Acute administration of the typical neuroleptic haloperidol (HAL, 2 mg/kg) induced the immediate-early gene proteins (IEGPs) c-Fos, Fos-related antigens (FRAs), FosB, JunB, JunD and Krox24 in the striatum and nucleus accumbens of the rat brain. In contrast, acute administration of the atypical antipsychotic drug clozapine (CLOZ, 30 mg/kg) induced only FRAs, JunB and Krox24 IEGPs in the striatum, and c-Fos, FRAs, and Krox24 IEGPs in the nucleus accumbens. c-Jun was not induced by acute administration of HAL or CLOZ in the rat brain. Differential induction of IEGs by HAL and CLOZ was also observed in the lateral septal nucleus and the islands of Calleja complex of the rat brain. These differences in IEG induction by HAL and CLOZ may be related to the different clinical profiles of the two drugs. Specifically, CLOZ induces FRAs in the islands of Calleja and lateral septum and this action may be involved in its therapeutic effects on the negative symptoms of schizophrenia, whereas HAL produces a coordinate induction of Fos and JunB in striatal neurons and this dimer combination may be involved in producing the extrapyramidal side-effects of typical neuroleptics.

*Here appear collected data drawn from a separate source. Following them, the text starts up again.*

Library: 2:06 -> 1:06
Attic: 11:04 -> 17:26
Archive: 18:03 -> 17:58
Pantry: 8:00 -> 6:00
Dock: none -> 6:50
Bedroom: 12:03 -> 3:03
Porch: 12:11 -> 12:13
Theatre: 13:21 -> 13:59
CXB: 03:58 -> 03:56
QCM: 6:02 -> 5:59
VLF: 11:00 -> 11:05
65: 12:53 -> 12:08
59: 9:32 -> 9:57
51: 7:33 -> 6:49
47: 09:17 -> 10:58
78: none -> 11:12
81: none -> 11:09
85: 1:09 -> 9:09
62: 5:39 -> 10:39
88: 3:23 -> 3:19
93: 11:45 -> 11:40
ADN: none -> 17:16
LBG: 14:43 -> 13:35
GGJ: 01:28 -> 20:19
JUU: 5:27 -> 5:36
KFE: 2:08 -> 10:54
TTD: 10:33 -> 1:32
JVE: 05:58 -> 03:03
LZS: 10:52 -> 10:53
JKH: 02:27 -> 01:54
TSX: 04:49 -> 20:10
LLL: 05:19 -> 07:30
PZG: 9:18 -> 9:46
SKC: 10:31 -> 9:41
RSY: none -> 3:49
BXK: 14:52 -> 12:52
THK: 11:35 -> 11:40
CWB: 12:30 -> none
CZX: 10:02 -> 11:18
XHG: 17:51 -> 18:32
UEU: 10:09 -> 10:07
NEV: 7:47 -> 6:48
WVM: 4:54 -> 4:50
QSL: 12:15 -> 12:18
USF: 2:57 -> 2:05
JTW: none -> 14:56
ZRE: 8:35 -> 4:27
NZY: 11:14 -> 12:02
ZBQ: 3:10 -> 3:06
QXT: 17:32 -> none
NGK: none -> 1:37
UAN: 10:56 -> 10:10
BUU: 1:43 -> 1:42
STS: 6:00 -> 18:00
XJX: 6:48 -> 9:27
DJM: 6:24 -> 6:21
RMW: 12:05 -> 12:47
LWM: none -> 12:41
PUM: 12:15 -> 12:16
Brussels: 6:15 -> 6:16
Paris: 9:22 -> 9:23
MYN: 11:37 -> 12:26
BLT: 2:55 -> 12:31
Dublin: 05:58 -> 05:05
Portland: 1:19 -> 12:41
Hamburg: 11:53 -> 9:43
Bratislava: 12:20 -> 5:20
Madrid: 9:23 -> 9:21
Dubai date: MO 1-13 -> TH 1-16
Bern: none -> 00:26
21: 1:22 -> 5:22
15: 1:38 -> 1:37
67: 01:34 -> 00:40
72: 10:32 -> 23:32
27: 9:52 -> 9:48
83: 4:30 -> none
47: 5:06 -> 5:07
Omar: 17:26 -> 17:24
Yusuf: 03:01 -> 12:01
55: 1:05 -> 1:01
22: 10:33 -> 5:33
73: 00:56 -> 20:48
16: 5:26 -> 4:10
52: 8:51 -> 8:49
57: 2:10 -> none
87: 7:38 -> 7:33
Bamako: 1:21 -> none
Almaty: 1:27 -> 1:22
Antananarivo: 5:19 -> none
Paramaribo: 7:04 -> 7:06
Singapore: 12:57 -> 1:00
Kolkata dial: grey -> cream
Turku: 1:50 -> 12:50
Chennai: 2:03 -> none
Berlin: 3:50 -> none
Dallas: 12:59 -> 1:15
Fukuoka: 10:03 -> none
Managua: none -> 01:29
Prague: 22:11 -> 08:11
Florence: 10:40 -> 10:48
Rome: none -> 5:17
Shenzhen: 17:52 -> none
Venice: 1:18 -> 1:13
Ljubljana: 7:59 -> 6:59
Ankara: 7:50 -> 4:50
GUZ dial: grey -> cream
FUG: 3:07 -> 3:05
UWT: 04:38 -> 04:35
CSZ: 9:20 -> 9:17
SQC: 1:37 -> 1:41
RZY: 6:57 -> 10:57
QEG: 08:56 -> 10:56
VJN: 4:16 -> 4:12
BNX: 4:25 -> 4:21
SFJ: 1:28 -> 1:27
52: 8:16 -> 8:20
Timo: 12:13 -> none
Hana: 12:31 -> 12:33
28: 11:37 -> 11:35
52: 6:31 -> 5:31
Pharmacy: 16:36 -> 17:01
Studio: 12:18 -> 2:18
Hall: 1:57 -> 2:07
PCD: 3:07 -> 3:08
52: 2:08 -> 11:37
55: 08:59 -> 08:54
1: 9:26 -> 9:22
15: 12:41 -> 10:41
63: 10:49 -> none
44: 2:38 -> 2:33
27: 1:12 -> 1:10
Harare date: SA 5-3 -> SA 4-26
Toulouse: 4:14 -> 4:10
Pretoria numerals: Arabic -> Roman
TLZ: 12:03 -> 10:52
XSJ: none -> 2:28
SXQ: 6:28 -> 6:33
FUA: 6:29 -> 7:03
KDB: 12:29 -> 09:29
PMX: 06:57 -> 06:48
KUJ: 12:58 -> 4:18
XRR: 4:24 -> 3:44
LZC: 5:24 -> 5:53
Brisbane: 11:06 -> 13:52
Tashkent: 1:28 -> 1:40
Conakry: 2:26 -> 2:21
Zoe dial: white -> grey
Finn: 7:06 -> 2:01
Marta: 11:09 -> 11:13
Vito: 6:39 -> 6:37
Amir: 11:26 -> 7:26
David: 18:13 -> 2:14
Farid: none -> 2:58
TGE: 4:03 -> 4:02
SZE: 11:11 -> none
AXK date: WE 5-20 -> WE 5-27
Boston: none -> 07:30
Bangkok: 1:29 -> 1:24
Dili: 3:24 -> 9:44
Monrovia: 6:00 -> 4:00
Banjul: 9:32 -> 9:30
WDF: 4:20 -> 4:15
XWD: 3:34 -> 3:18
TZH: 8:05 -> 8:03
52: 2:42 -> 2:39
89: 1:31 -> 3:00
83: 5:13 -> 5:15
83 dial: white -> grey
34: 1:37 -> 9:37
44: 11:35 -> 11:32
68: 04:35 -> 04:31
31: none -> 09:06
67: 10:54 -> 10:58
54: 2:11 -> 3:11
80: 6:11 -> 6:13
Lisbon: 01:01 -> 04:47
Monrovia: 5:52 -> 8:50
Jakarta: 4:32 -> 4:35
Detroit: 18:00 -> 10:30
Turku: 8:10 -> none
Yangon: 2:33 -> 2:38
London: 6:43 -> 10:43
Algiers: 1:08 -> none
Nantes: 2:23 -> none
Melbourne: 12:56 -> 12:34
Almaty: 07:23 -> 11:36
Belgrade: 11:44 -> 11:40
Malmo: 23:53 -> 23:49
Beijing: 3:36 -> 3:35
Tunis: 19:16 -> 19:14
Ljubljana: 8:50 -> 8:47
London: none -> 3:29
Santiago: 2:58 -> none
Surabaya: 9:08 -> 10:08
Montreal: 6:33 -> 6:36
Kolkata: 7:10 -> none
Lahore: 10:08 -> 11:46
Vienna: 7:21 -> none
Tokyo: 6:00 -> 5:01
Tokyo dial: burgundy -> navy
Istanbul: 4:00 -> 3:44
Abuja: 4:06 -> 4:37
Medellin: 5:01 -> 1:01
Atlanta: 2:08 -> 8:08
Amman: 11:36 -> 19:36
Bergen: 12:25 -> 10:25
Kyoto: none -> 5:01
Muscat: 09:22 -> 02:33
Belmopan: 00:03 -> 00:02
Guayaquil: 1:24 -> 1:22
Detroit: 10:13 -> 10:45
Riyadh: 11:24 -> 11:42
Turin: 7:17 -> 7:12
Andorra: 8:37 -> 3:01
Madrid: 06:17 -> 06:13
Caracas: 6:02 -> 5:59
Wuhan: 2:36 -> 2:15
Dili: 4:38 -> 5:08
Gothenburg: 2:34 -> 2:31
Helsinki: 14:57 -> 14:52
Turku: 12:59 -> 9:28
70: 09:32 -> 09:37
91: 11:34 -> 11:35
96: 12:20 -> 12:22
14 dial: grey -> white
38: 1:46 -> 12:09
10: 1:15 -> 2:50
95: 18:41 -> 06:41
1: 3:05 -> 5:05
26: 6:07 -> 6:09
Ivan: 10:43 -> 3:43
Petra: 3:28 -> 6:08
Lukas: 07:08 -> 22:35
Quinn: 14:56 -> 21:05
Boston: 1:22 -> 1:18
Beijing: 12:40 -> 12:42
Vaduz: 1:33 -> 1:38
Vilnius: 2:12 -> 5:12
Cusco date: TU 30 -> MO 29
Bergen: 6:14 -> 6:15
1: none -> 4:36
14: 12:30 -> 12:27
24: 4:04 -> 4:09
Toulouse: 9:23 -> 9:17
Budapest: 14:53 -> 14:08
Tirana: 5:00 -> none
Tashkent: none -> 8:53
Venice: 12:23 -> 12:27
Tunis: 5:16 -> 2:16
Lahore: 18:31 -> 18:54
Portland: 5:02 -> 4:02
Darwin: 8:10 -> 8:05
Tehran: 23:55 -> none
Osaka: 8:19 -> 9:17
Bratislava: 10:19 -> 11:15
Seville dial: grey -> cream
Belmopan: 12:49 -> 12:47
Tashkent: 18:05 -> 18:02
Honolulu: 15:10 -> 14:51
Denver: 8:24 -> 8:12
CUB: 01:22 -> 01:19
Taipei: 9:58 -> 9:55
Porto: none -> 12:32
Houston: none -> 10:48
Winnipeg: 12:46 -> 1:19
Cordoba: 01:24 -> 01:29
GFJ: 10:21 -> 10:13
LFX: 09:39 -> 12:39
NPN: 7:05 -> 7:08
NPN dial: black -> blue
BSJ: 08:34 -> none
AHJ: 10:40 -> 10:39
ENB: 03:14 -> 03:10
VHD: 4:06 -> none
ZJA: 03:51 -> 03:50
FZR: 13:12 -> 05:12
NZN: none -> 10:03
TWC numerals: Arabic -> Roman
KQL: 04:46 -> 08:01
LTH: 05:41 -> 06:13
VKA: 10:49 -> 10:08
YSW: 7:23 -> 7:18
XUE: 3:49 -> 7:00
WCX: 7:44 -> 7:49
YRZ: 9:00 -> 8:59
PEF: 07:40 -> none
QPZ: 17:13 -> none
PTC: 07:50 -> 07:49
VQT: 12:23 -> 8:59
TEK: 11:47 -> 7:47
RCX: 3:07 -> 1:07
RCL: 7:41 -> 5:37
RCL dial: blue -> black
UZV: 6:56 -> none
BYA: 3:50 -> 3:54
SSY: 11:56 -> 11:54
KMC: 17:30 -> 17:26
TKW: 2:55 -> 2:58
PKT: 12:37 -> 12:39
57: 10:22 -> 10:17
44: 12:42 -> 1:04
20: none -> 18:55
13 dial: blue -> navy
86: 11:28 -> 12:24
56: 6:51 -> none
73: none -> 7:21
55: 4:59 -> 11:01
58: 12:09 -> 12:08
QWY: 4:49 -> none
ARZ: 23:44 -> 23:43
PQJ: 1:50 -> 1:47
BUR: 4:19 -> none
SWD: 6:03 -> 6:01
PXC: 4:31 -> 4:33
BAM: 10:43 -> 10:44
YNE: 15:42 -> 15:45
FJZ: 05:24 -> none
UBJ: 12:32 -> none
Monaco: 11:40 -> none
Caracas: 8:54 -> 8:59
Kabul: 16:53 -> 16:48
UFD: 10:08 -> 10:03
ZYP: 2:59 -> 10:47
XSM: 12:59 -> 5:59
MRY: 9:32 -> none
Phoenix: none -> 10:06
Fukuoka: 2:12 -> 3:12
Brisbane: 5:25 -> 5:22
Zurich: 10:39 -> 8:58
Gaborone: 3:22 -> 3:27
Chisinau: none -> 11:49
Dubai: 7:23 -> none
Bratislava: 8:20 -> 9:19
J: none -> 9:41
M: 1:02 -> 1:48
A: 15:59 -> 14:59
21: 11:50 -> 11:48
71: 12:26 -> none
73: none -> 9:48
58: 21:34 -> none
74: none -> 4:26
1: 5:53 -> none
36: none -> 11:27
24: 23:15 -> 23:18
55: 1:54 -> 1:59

Is c-Jun involved in nerve cell death following status epilepticus and hypoxic-ischaemic brain injury?

Neurons undergoing delayed neuronal death produced by hypoxia-ischaemia (HI) or status epilepticus (SE) showed a massive expression of c-Jun in their nuclei 24 h after the insult. With SE there was also a weaker induction of c-Fos and Jun B in dying neurons. SE induced in the presence of the NMDA antagonist MK-801 produced no delayed c-Jun expression in the hippocampus and nerve cell death did not occur in this region, although there was a delayed c-jun expression in the amygdala/piriform region, and cell death occurred in this area. Activation of central muscarinic receptors with pilocarpine, or block of D2 dopamine receptors with haloperidol, treatments which do not cause neuronal damage, strongly induced Fos and Jun B in hippocampal and striatal neurons, but only induced c-Jun very weakly. Thus, c-Jun may participate in the genetic cascade of events that produce programmed cell death in neurons.